Karim

et le

potelé...

Ce matin la Karim prit l’ascenseur pour descendre les onze étages de son HLM. Onze… Un chiffre pas innocent le jour où l’on va devenir joueur professionnel de football. C’est en fait pour cela qu’il avait pris l’ascenseur. Il ne s’agissait plus de se faire des jambes d’acier mais de signer son premier contrat pro. C’est aussi pour cela qu’il s’était mis sur son trente et un : il était important de faire bonne impression car certains « détails » financiers restaient à finaliser et il fallait absolument signer aujourd’hui car c’était le dernier jour du mercato, le marché au vif du microcosme du ballon rond.
Quand il arriva dans le hall, il vit devant la porte la Mercédès du Potelé. Le « potelé » c’était son agent, un ancien joueur reconverti en représentant de joueurs. Il avait simultanément abandonné les entraînements et le régime alimentaire qui va avec. Son aspect physique en avait été transformé, il s’était arrondi et sa masse n’était plus très musculaire. Ses anciens collègues l’avaient affublé de ce surnom qui était tellement bien assumé qu’il lui était resté. Peu se souvenaient de son vrai patronyme et personne ne l’employait.
-Salut Potelé !
-Bonjour Karim !
La voiture se mit à rouler doucement. Personne ne parlait, ils étaient tous deux perdus dans leurs pensées. Karim essayait d’imaginer sa vie future. Il savait qu’elle ne s’écoulerait plus dans la cité dite « défavorisée » qui avait servi de cadre à ses premiers pas de footballeur. Il rêvait de sa prochaine maison une bâtisse qui aurait le titre de « demeure », dans son esprit il fignolait les détails de la piscine mais aussi ceux du garage qui abriterai ses voitures, au début juste une Rolls et une Ferrari plus tard, il faudrait compléter. Mais l’intérieur aussi faisait l’objet de son attention. Une pièce en particulier : la chambre à coucher. Il la voyait peuplée plus ou moins successivement de jolies filles. Il était désolé car son manque d’imagination dans ce domaine finissait par toutes les faire ressembler à Catherine Zéta-Jones.
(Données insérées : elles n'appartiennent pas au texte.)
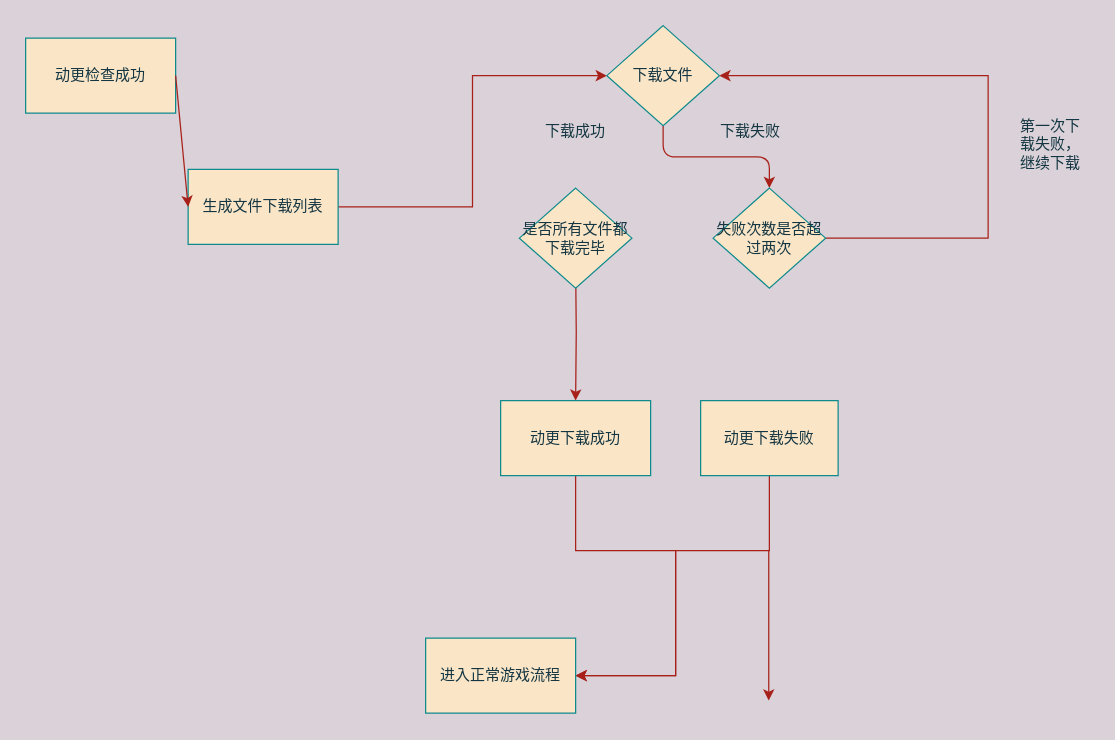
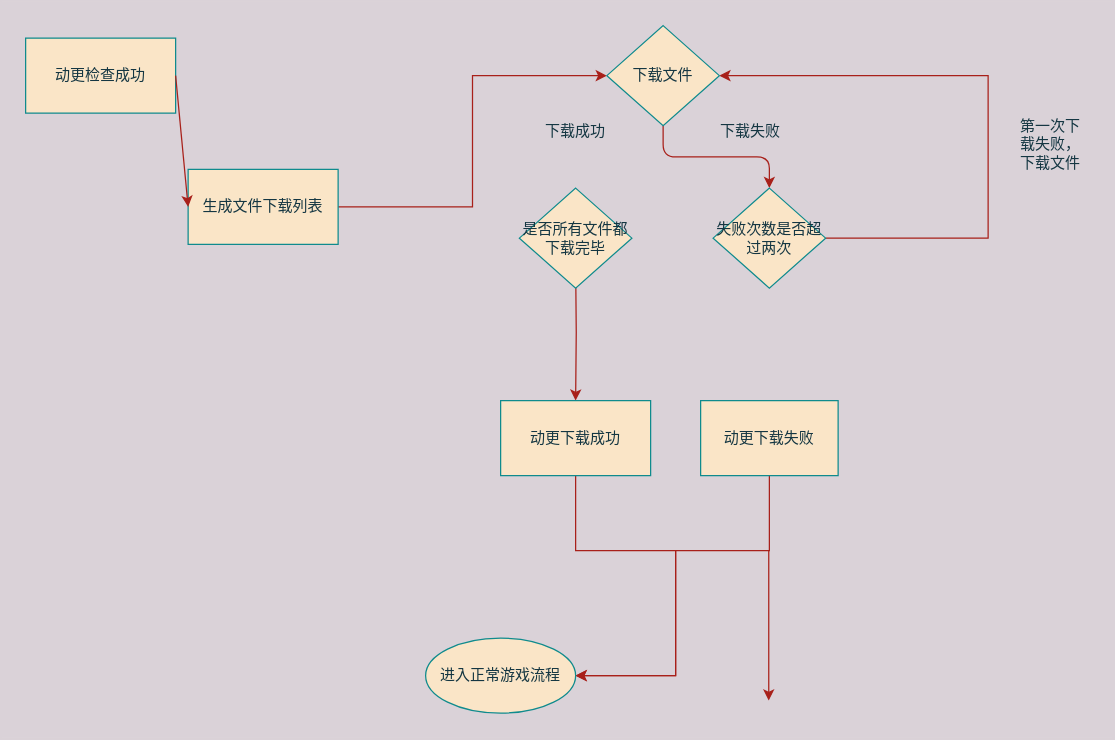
  <mxCell id="0" />
  <mxCell id="1" parent="0" />
  <mxCell id="2" value="动更检查成功" style="rounded=0;whiteSpace=wrap;html=1;fillColor=#FAE5C7;strokeColor=#0F8B8D;fontColor=#143642;" vertex="1" parent="1"><mxGeometry x="20" y="30" width="120" height="60" as="geometry" /></mxCell>
  <mxCell id="3" style="edgeStyle=orthogonalEdgeStyle;rounded=0;orthogonalLoop=1;jettySize=auto;html=1;entryX=0;entryY=0.5;entryDx=0;entryDy=0;labelBackgroundColor=#DAD2D8;strokeColor=#A8201A;fontColor=#143642;" edge="1" parent="1" source="4" target="16"><mxGeometry relative="1" as="geometry"><mxPoint x="400" y="50" as="targetPoint" /></mxGeometry></mxCell>
  <mxCell id="4" value="生成文件下载列表" style="rounded=0;whiteSpace=wrap;html=1;fillColor=#FAE5C7;strokeColor=#0F8B8D;fontColor=#143642;" vertex="1" parent="1"><mxGeometry x="150" y="135" width="120" height="60" as="geometry" /></mxCell>
  <mxCell id="5" value="" style="endArrow=classic;html=1;rounded=0;exitX=1;exitY=0.5;exitDx=0;exitDy=0;entryX=0;entryY=0.5;entryDx=0;entryDy=0;labelBackgroundColor=#DAD2D8;strokeColor=#A8201A;fontColor=#143642;" edge="1" parent="1" source="2" target="4"><mxGeometry width="50" height="50" relative="1" as="geometry"><mxPoint x="340" y="50" as="sourcePoint" /><mxPoint x="390" y="0" as="targetPoint" /></mxGeometry></mxCell>
  <mxCell id="6" value="" style="edgeStyle=orthogonalEdgeStyle;rounded=0;orthogonalLoop=1;jettySize=auto;html=1;exitX=0.5;exitY=1;exitDx=0;exitDy=0;labelBackgroundColor=#DAD2D8;strokeColor=#A8201A;fontColor=#143642;" edge="1" parent="1" source="13" target="9"><mxGeometry relative="1" as="geometry"><mxPoint x="440" y="380" as="sourcePoint" /><Array as="points"><mxPoint x="460" y="440" /><mxPoint x="540" y="440" /></Array></mxGeometry></mxCell>
  <mxCell id="7" style="edgeStyle=orthogonalEdgeStyle;rounded=0;orthogonalLoop=1;jettySize=auto;html=1;labelBackgroundColor=#DAD2D8;strokeColor=#A8201A;fontColor=#143642;" edge="1" parent="1" source="8" target="9"><mxGeometry relative="1" as="geometry"><Array as="points"><mxPoint x="540" y="440" /></Array></mxGeometry></mxCell>
  <mxCell id="8" value="动更下载失败" style="rounded=0;whiteSpace=wrap;html=1;fillColor=#FAE5C7;strokeColor=#0F8B8D;fontColor=#143642;" vertex="1" parent="1"><mxGeometry x="560" y="320" width="110" height="60" as="geometry" /></mxCell>
- <mxCell id="9" value="进入正常游戏流程" style="whiteSpace=wrap;html=1;rounded=0;fillColor=#FAE5C7;strokeColor=#0F8B8D;fontColor=#143642;" vertex="1" parent="1"><mxGeometry x="340" y="510" width="120" height="60" as="geometry" /></mxCell>
+ <mxCell id="9" value="进入正常游戏流程" style="ellipse;whiteSpace=wrap;html=1;fillColor=#FAE5C7;strokeColor=#0F8B8D;fontColor=#143642;" vertex="1" parent="1"><mxGeometry x="340" y="510" width="120" height="60" as="geometry" /></mxCell>
  <mxCell id="10" value="" style="edgeStyle=orthogonalEdgeStyle;rounded=0;orthogonalLoop=1;jettySize=auto;html=1;labelBackgroundColor=#DAD2D8;strokeColor=#A8201A;fontColor=#143642;" edge="1" parent="1" target="13"><mxGeometry relative="1" as="geometry"><mxPoint x="460" y="210" as="sourcePoint" /></mxGeometry></mxCell>
  <mxCell id="11" value="" style="endArrow=classic;html=1;rounded=0;entryX=1;entryY=0.5;entryDx=0;entryDy=0;exitX=1;exitY=0.5;exitDx=0;exitDy=0;labelBackgroundColor=#DAD2D8;strokeColor=#A8201A;fontColor=#143642;" edge="1" parent="1" source="17" target="16"><mxGeometry width="50" height="50" relative="1" as="geometry"><mxPoint x="720" y="200" as="sourcePoint" /><mxPoint x="720" y="50" as="targetPoint" /><Array as="points"><mxPoint x="790" y="190" /><mxPoint x="790" y="60" /></Array></mxGeometry></mxCell>
- <mxCell id="12" value="第一次下载失败，继续下载" style="text;html=1;strokeColor=none;fillColor=none;align=center;verticalAlign=middle;whiteSpace=wrap;rounded=0;fontColor=#143642;" vertex="1" parent="1"><mxGeometry x="810" y="100" width="60" height="30" as="geometry" /></mxCell>
+ <mxCell id="12" value="第一次下载失败，下载文件" style="text;html=1;strokeColor=none;fillColor=none;align=center;verticalAlign=middle;whiteSpace=wrap;rounded=0;fontColor=#143642;" vertex="1" parent="1"><mxGeometry x="810" y="100" width="60" height="30" as="geometry" /></mxCell>
  <mxCell id="13" value="动更下载成功" style="whiteSpace=wrap;html=1;rounded=0;fillColor=#FAE5C7;strokeColor=#0F8B8D;fontColor=#143642;" vertex="1" parent="1"><mxGeometry x="400" y="320" width="120" height="60" as="geometry" /></mxCell>
  <mxCell id="14" value="下载失败" style="text;html=1;strokeColor=none;fillColor=none;align=center;verticalAlign=middle;whiteSpace=wrap;rounded=0;fontColor=#143642;" vertex="1" parent="1"><mxGeometry x="570" y="90" width="60" height="30" as="geometry" /></mxCell>
  <mxCell id="15" value="" style="edgeStyle=orthogonalEdgeStyle;curved=0;rounded=1;sketch=0;orthogonalLoop=1;jettySize=auto;html=1;fontColor=#143642;strokeColor=#A8201A;fillColor=#FAE5C7;" edge="1" parent="1" source="16" target="17"><mxGeometry relative="1" as="geometry" /></mxCell>
  <mxCell id="16" value="下载文件" style="rhombus;whiteSpace=wrap;html=1;rounded=0;sketch=0;fontColor=#143642;strokeColor=#0F8B8D;fillColor=#FAE5C7;" vertex="1" parent="1"><mxGeometry x="485" y="20" width="90" height="80" as="geometry" /></mxCell>
  <mxCell id="17" value="失败次数是否超过两次" style="rhombus;whiteSpace=wrap;html=1;rounded=0;sketch=0;fontColor=#143642;strokeColor=#0F8B8D;fillColor=#FAE5C7;" vertex="1" parent="1"><mxGeometry x="570" y="150" width="90" height="80" as="geometry" /></mxCell>
  <mxCell id="18" value="是否所有文件都下载完毕" style="rhombus;whiteSpace=wrap;html=1;rounded=0;sketch=0;fontColor=#143642;strokeColor=#0F8B8D;fillColor=#FAE5C7;" vertex="1" parent="1"><mxGeometry x="415" y="150" width="90" height="80" as="geometry" /></mxCell>
  <mxCell id="19" value="下载成功" style="text;html=1;strokeColor=none;fillColor=none;align=center;verticalAlign=middle;whiteSpace=wrap;rounded=0;sketch=0;fontColor=#143642;" vertex="1" parent="1"><mxGeometry x="430" y="90" width="60" height="30" as="geometry" /></mxCell>
  <mxCell id="20" value="" style="endArrow=classic;html=1;rounded=1;sketch=0;fontColor=#143642;strokeColor=#A8201A;fillColor=#FAE5C7;curved=0;" edge="1" parent="1"><mxGeometry width="50" height="50" relative="1" as="geometry"><mxPoint x="614.5" y="440" as="sourcePoint" /><mxPoint x="614.5" y="560" as="targetPoint" /></mxGeometry></mxCell>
Avec finalement la désagréable sensation les nuits de grande débauche de partager sa couche avec des « quintuplettes ».
Vingt fois sur le métier remettez votre ouvrage… Confronté à cette impasse voluptueuse, Karim reprenait à l’infini son rêve tentant de le faire s’épancher vers plus de variété. Finalement le voyage lui parut court.
Le Potelé quant à lui faisait et refaisait ses comptes. Il avait acheté dernièrement une gentilhommière décrépite et il fallait assurer le règlement des mensualités. C’est le montant de ces échéances qui avait dicté le chiffre important du salaire demandé pour Karim. Lui il n’en toucherait qu’une fraction et cette fraction devait absolument être suffisante. Les difficultés de dernière minute ne tenaient qu’à cela. Il allait falloir jouer fin car se profilait aussi le risque de tout perdre.
Ils finirent par arriver. Le siège du club d’Arpajon était un bâtiment modeste en rez de chaussée. Le club n’était monté que récemment en deuxième division et le temps avait manqué pour en élever le standing. Ils entrèrent dans les bureaux et furent accueillis par Perette la secrétaire/réceptionniste : une accorte personne dotée d’un fort tempérament. Elle fit preuve de beaucoup de chaleur surtout vis-à-vis de l’agent de joueurs. Ce n’était pas étonnant et ce n’était un secret pour personne : quelques années plus tôt, Perette et le Potelé avaient eu une relation et même si cela avait fini par casser, ils étaient restés très proches.
Elle les fit assoir et alla prévenir son patron de leur arrivée. Monsieur Fontaine le président du club était un homme jeune, avenant. Il avait pris la succession de son père qui avait la réputation d’être un homme Just. Il avait tout à prouver et pour lui aussi ce rendez-vous était important. Sa clairvoyance, son flair seraient ou non établis. Ne pas se tromper…
Perette revint et invita Karim et son mentor à la suivre. Elle les conduisit dans le bureau du dirigeant et tint à peu près ce discours : « Monsieur Fontaine, voici donc le beur et l’agent du beur. »
Elle referma la porte sur le secret des tractations et revint s’occuper de son téléphone et de son ordinateur.